*WHAT YOU ARE ASKED TO DO*. Lines containing the string "class": how many are there below? Answer with the number only.

*TASK INPUTS*.
┄┄┄┄┄┄┄┄┄┄┄┄┄┄┄┄┄┄┄┄

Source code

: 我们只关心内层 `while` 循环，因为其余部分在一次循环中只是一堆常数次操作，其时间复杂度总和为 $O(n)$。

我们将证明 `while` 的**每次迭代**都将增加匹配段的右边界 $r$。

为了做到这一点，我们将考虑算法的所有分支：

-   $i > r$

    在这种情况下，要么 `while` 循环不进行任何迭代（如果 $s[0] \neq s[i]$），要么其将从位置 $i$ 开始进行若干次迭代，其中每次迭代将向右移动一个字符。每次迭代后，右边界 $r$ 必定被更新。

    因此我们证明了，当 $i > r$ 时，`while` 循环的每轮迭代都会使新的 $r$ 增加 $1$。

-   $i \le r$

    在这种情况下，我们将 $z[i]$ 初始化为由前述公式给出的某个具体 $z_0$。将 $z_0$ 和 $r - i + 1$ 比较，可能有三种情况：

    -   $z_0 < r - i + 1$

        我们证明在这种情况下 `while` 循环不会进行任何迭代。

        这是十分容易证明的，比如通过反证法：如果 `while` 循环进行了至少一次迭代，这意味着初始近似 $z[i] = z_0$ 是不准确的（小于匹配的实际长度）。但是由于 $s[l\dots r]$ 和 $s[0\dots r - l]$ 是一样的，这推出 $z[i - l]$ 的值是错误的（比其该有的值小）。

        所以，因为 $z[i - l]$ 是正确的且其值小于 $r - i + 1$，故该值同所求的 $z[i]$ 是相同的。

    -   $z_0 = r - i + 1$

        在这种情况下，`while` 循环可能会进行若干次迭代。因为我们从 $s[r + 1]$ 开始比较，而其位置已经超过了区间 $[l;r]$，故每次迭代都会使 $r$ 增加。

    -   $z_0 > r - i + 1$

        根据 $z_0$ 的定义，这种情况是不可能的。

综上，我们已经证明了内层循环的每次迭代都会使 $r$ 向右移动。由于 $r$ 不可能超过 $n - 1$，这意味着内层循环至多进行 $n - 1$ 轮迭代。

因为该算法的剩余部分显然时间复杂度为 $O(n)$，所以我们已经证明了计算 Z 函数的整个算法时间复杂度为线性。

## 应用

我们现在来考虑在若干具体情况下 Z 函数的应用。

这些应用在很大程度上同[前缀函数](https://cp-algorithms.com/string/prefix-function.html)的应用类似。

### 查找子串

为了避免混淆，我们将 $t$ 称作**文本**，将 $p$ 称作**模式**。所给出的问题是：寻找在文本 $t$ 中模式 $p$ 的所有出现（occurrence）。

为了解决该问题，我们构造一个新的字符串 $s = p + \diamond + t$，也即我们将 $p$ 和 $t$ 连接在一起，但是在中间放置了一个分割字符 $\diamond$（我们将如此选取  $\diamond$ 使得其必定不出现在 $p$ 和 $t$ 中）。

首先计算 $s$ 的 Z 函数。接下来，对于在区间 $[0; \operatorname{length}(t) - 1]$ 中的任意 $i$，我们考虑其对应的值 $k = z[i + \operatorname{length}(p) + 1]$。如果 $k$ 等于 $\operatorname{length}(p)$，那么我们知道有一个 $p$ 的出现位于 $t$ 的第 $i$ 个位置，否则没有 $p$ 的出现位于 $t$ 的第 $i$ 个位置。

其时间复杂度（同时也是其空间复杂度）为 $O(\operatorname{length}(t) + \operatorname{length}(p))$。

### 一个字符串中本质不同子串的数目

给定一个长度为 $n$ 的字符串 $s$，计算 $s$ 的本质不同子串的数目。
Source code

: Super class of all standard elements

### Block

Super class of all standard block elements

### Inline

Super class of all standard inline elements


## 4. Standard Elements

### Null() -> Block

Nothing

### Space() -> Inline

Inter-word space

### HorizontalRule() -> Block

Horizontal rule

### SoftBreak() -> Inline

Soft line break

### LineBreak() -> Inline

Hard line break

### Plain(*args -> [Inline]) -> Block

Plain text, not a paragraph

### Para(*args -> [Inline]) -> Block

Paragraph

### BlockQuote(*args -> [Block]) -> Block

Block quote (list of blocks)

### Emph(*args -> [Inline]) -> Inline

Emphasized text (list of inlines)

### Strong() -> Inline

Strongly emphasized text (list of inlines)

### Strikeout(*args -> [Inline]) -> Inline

┄┄┄┄┄┄┄┄┄┄┄┄┄┄┄┄┄┄┄┄

*YOUR RESPONSE*. 3